Asia Minute: Hong Kong High Court Rules in Favor of Gay Civil Servant

Jun 7, 2019

Angus Leung Chun-kwong, a senior immigration officer, right, and Scott Adams, a same-sex couple who married in New Zealand speak to the media outside the Court of Final Appeal in Hong Kong, Thursday, June 6, 2019. Hong Kong's Court of Final Appeal said Thursday the government cannot deny spousal employment benefits to same-sex couples, in a ruling hailed as a major step forward for same-sex equality in the semi-autonomous Chinese territory.
Credit AP Photo/Kin Cheung

It’s been about five and a half years since same-sex marriage has been legal in Hawaii. In most countries in the Asia Pacific, those marriages are not recognized. But LGBT activists are cheering a decision this week by the highest court in Hong Kong.
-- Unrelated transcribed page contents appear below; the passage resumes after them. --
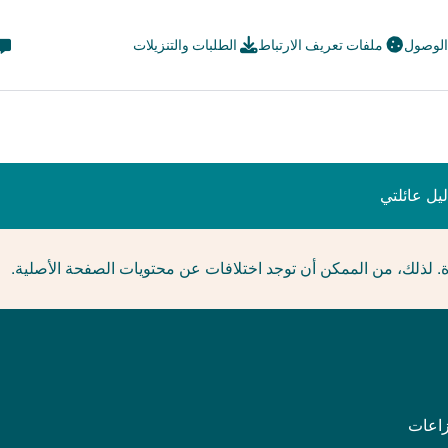
eta
 الوصول
ملفات تعريف الارتباط
الطلبات والتنزيلات
avi
ial
يل عائلتي
ة. لذلك، من الممكن أن توجد اختلافات عن محتويات الصفحة الأصلية.
زاعات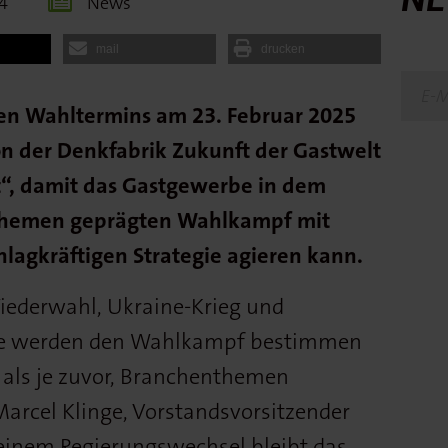
4
News
mail
drucken
en Wahltermins am 23. Februar 2025
von der Denkfabrik Zukunft der Gastwelt
t“, damit das Gastgewerbe in dem
nthemen geprägten Wahlkampf mit
lagkräftigen Strategie agieren kann.
ederwahl, Ukraine-Krieg und
ge werden den Wahlkampf bestimmen
 als je zuvor, Branchenthemen
 Marcel Klinge, Vorstandsvorsitzender
 einem Regierungswechsel bleibt das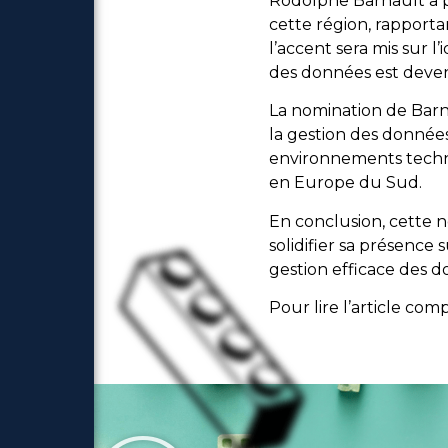
Rodolphe Barnault a p
cette région, rapport
l’accent sera mis sur l
des données est deven
La nomination de Barn
la gestion des données
environnements techno
en Europe du Sud.
En conclusion, cette 
solidifier sa présence 
gestion efficace des d
Pour lire l’article co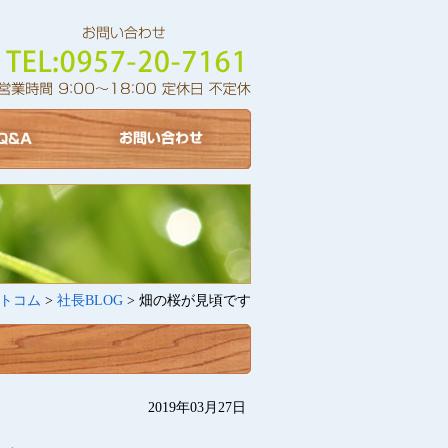
トコム
>
社長BLOG
> 畑の桜が見頃です
2019年03月27日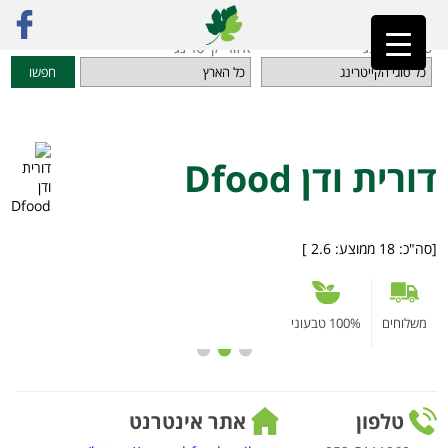
ראשי
»
מדריך קייטרינג
»
קייטרינג לאירועים
»
דורית ודן Dfood
סוגי קייטרינג
איזורי קייטרינג
חפשו
דורית ודן Dfood
[סה"כ:
18
ממוצע:
2.6
]
משלוחים
100% טבעוני
טלפון
אתר אינטרנט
Hong Kong’s Court of Final Appeal has ended a four-year legal battle in favor of a gay civil servant who wanted spousal and tax benefits for his husband.

The story begins in 2014, when Hong Kong immigration officer Angus Leung married Scott Adams in New Zealand. But Mr. Adams was denied the benefits granted to the spouses of Hong Kong civil servants — including medical coverage.
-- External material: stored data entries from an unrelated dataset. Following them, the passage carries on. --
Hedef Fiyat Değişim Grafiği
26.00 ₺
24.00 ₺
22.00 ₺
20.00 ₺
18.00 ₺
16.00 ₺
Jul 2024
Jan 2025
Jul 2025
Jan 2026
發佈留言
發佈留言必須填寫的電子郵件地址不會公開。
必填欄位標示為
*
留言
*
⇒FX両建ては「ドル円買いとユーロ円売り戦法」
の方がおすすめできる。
The couple sued the government — starting a process that first supported the couple, but then was reversed on appeal only to have the high court reverse it again — ruling in favor of the couple and agreeing that denying the benefits would be discriminatory.

Chief Justice Geoffrey Ma asked, “How is it said that allowing Mr. Adams medical and dental benefits weakens the institution of marriage in Hong Kong?”

The nonprofit news organization Hong Kong Free Press quotes a statement from the couple calling the decision “a small step for equality in Hong Kong.”

Adding, “We urge the government to review and amend all the discriminatory legislation and polices to prevent further legal battles — which are costly, time-consuming, and unnecessary.”

Just last month, Taiwan’s government became the first in Asia to legalize same-sex marriage.

That process of changing the law in Taiwan’s legislature began with a decision from the island’s Constitutional Court.